Singmaster’s Conjecture

A Lean 4 / Mathlib formalization of Singmaster’s conjecture: every integer a ≥ 2 occurs only a bounded number of times in Pascal’s triangle.

The conjecture

For a ≥ 2, let the Singmaster multiplicity be

N(a) = #{ (n,k) : 0 ≤ k ≤ n,  C(n,k) = a }.

Conjecture (Singmaster 1971). There is a constant C with N(a) ≤ C for every a ≥ 2.

Singmaster conjectured C = 8: no number is known to appear more than 8 times, the record being 3003 = C(3003,1) = C(78,2) = C(15,5) = C(14,6) (with symmetric partners). The best proved upper bound is only N(a) = O(log a / log log a) (Singmaster 1971; Abbott–Erdős–Hanson) — a constant bound is open.

How it is modeled

For a ≥ 2 every occurrence has n ≤ a (away from the 1-valued ends, C(n,k) ≥ n, the row minimum — Basic.self_le_choose), so all occurrences live in the finite box {0,…,a}² and

singmasterCount a = #{ (n,k) ∈ {0,…,a}² : k ≤ n ∧ C(n,k) = a }

is an honest, computable Finset cardinality equal to N(a) (Basic.le_of_choose_eq justifies completeness). Small cases are therefore decidable by the kernel (decide, no native_decide). For a ≤ 1 the box undercounts (1 occurs infinitely often), which is why the conjecture is stated for a ≥ 2.

Formalized territory

Module Contents sorry
Defs occurrences, singmasterCount = N(a), mem_occurrences, headline SingmasterConjecture 0
Basic row-minimum n ≤ C(n,k) for 0<k<n (self_le_choose); box completeness n ≤ a (le_of_choose_eq); N(a) ≥ 2 for a ≥ 3 (a = C(a,1) = C(a,a-1)) 0
SmallCases N(2)=1, N(6)=3, N(10)=4 by decide (sanity check on the counter) 0
Family infinite family appearing ≥ 4 times: N(C(n,2)) ≥ 4 for all n ≥ 5 (four_le_singmasterCount_choose_two); hence any Singmaster constant is ≥ 4 (four_le_of_singmasterConjecture) 0
Records N(3003) ≥ 83003 = C(3003,1) = C(78,2) = C(15,5) = C(14,6) (and symmetric partners), the largest known multiplicity; hence 8 ≤ C (eight_le_of_singmasterConjecture) 0
Conjecture the headline theorem — one intentional sorry 1

Every result outside Conjecture is sorry-free and axiom-clean (only propext, Classical.choice, Quot.sound; no native_decide). Verify with lake env lean scripts/axioms.lean.

Proved vs. open

Proved in full generality: the row-minimum bound and completeness (so the counter is faithful); N(a) ≥ 2 for a ≥ 3; the infinite ≥ 4 family; and N(3003) ≥ 8. Together these pin any Singmaster constant from below to C ≥ 8 — matching the conjectured value (the experimental maximum is 8). The uniform upper bound — even some constant — is the open problem and the single sorry.

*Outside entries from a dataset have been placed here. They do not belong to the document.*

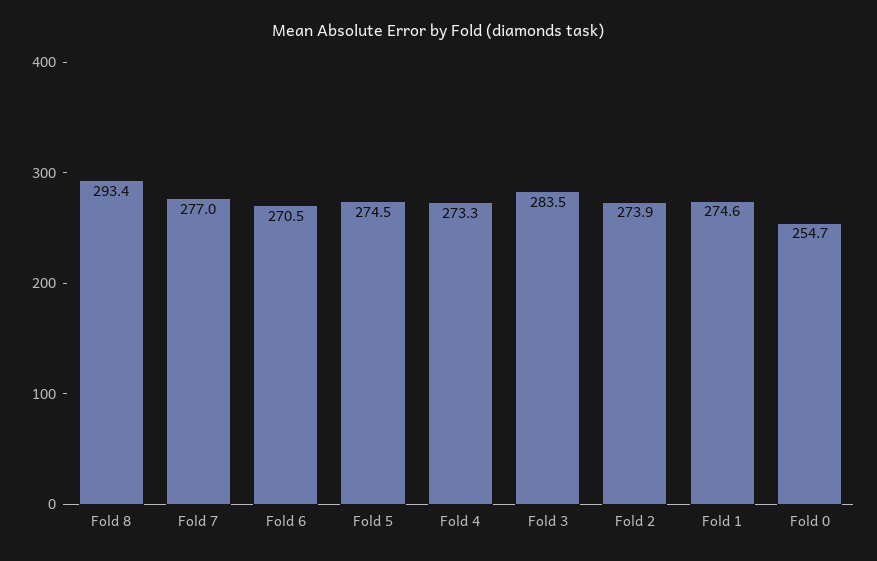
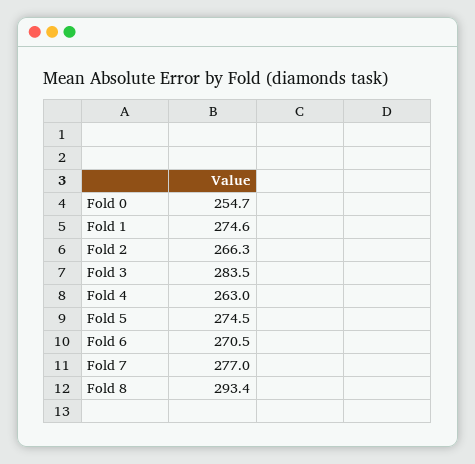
Fold 4: 273.3 -> 263
Fold 2: 273.9 -> 266.3

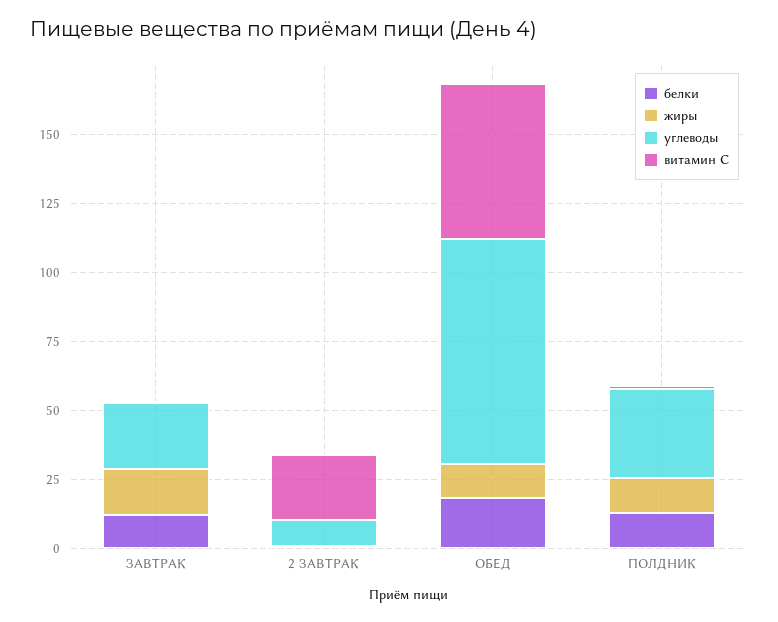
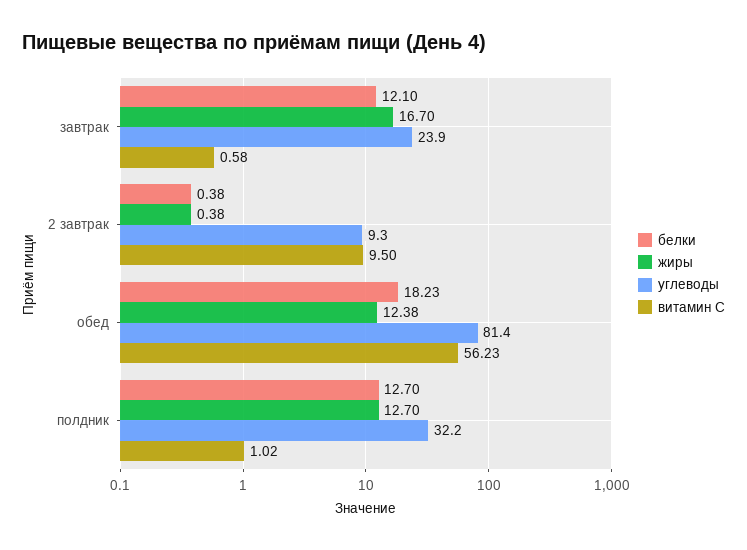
витамин С, 2 ЗАВТРАК: 25 -> 9.5

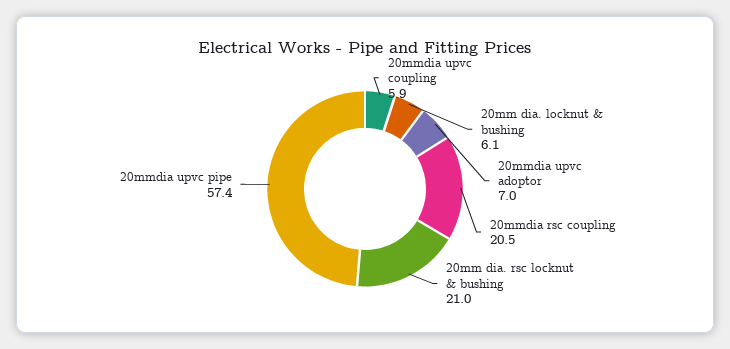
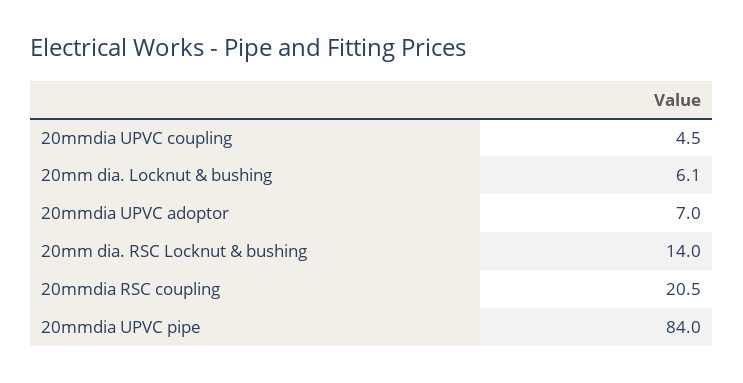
20mmdia upvc coupling: 5.9 -> 4.5
20mm dia. rsc locknut & bushing: 21 -> 14
20mmdia upvc pipe: 57.4 -> 84

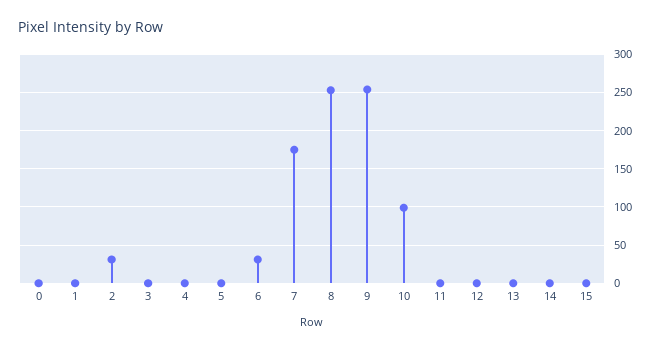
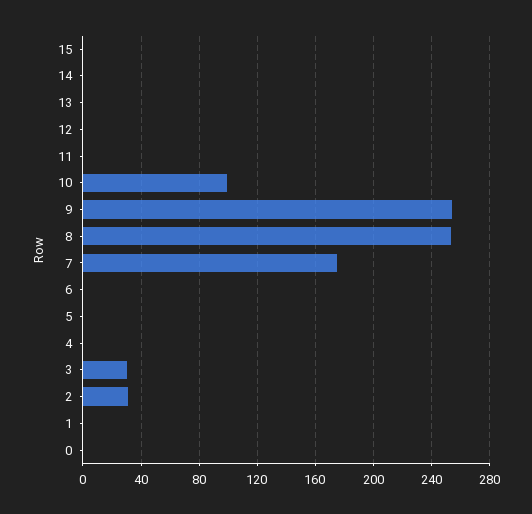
3: 0 -> 30
6: 30 -> 0

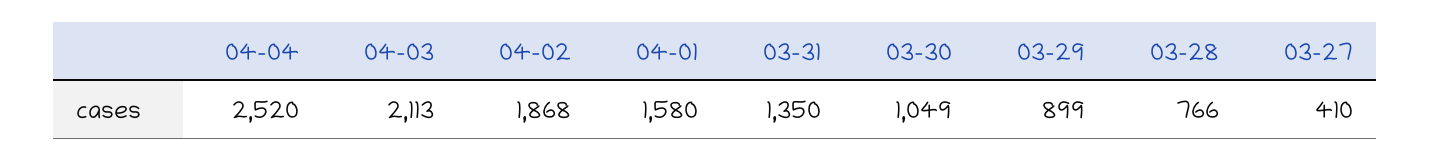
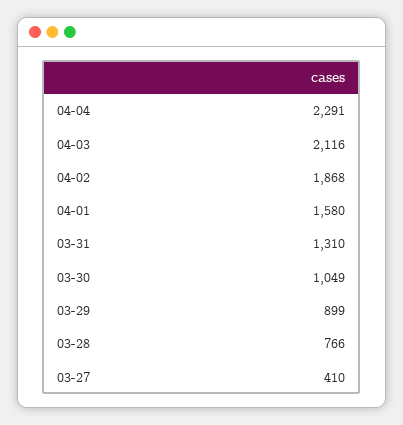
04-04: 2520 -> 2291
04-03: 2113 -> 2116
03-31: 1350 -> 1310

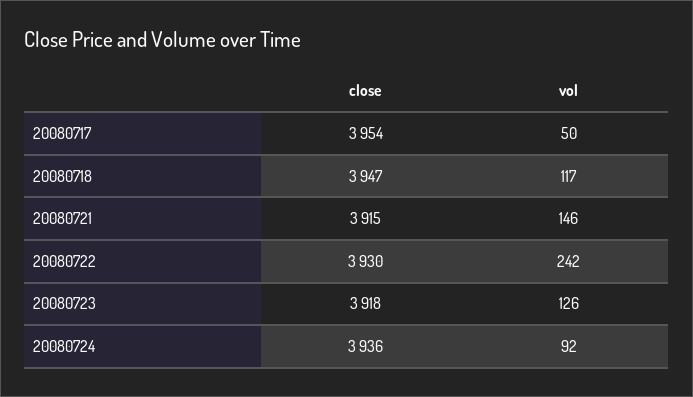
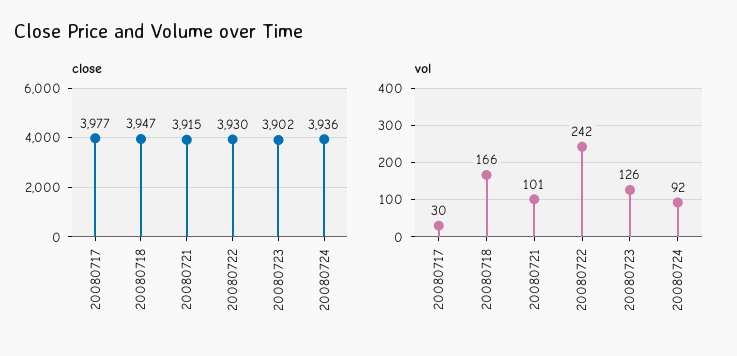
close, 20080717: 3954 -> 3977
vol, 20080717: 50 -> 30
vol, 20080718: 117 -> 166
vol, 20080721: 146 -> 101
close, 20080723: 3918 -> 3902

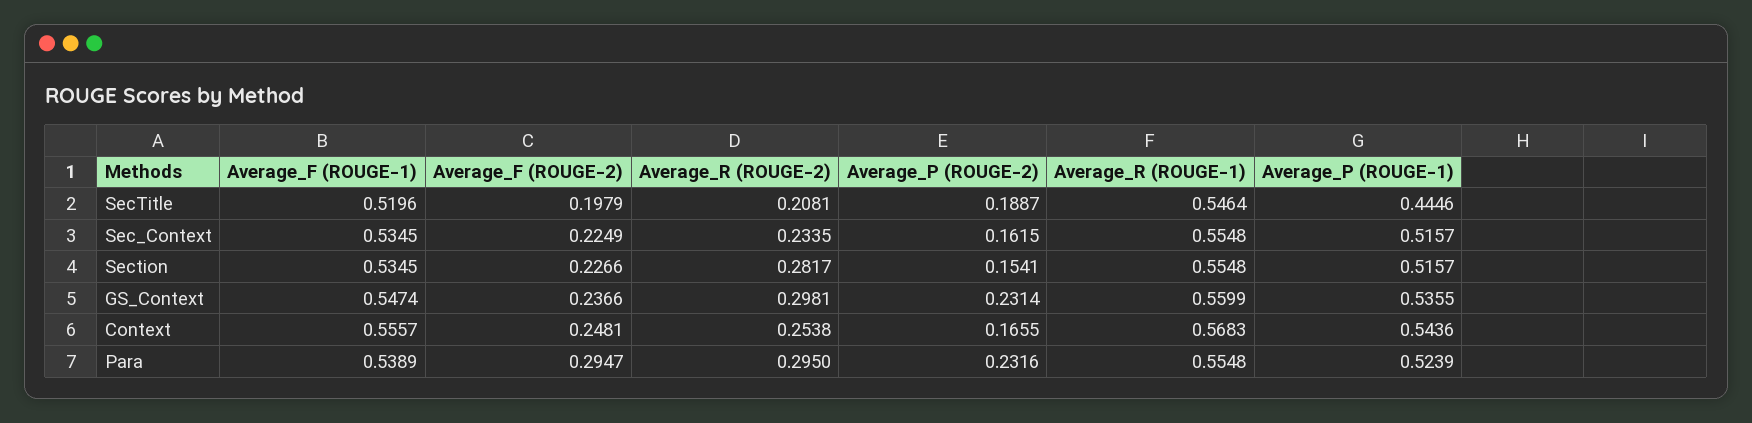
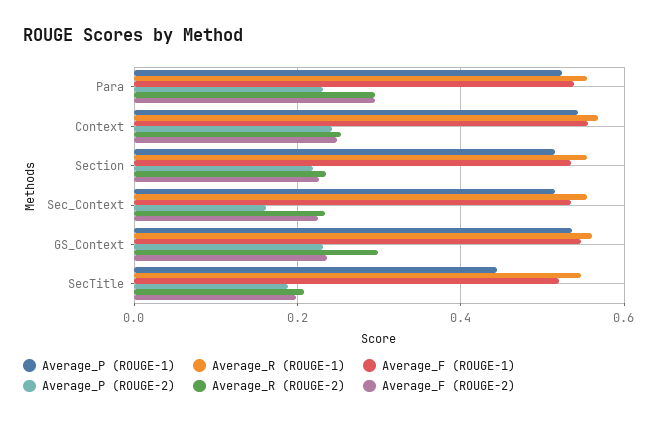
Average_R (ROUGE-2), Section: 0.2817 -> 0.24
Average_P (ROUGE-2), Section: 0.1541 -> 0.22
Average_P (ROUGE-2), Context: 0.1655 -> 0.24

Computational exploration (research/)

research/explore.py (results in research/exploration.md) computes N(a) exactly for all a ∈ [2, 10⁶]:

  • maximum multiplicity is 8, attained uniquely by 3003;
  • distribution: 998 266 values appear twice, 1 715 appear 4×, 10 appear 3×, six appear 6× (120, 210, 1540, 7140, 11628, 24310), one appears 8× (3003);
  • no a ≤ 10⁶ appears 5 or 7 times — interior occurrences come in mirror pairs, so odd multiplicities > 3 require rare central coincidences;
  • every C(n,2) (n ≥ 5) reaches N ≥ 4, matching the proved family.

Building

lake update && lake build         # fetches Mathlib v4.28.0 (cache) and builds
lake env lean scripts/axioms.lean # audit: only core axioms (+ the one headline sorry)
python3 research/explore.py       # reproduce the exploration

Pinned to leanprover/lean4:v4.28.0 and Mathlib v4.28.0.

References

Singmaster, D. “How often does an integer occur as a binomial coefficient?” Amer. Math. Monthly 78 (1971), 385–386. Abbott, Erdős, Hanson (1974); Kane (2007) for the sharpest known upper bounds. Full citations in the repository references.md.

Status

Formalization of known territory (faithful computable multiplicity, the trivial ≥ 2 bound, and a proved infinite ≥ 4 family bounding the constant below) plus the open headline conjecture as a single intentional sorry.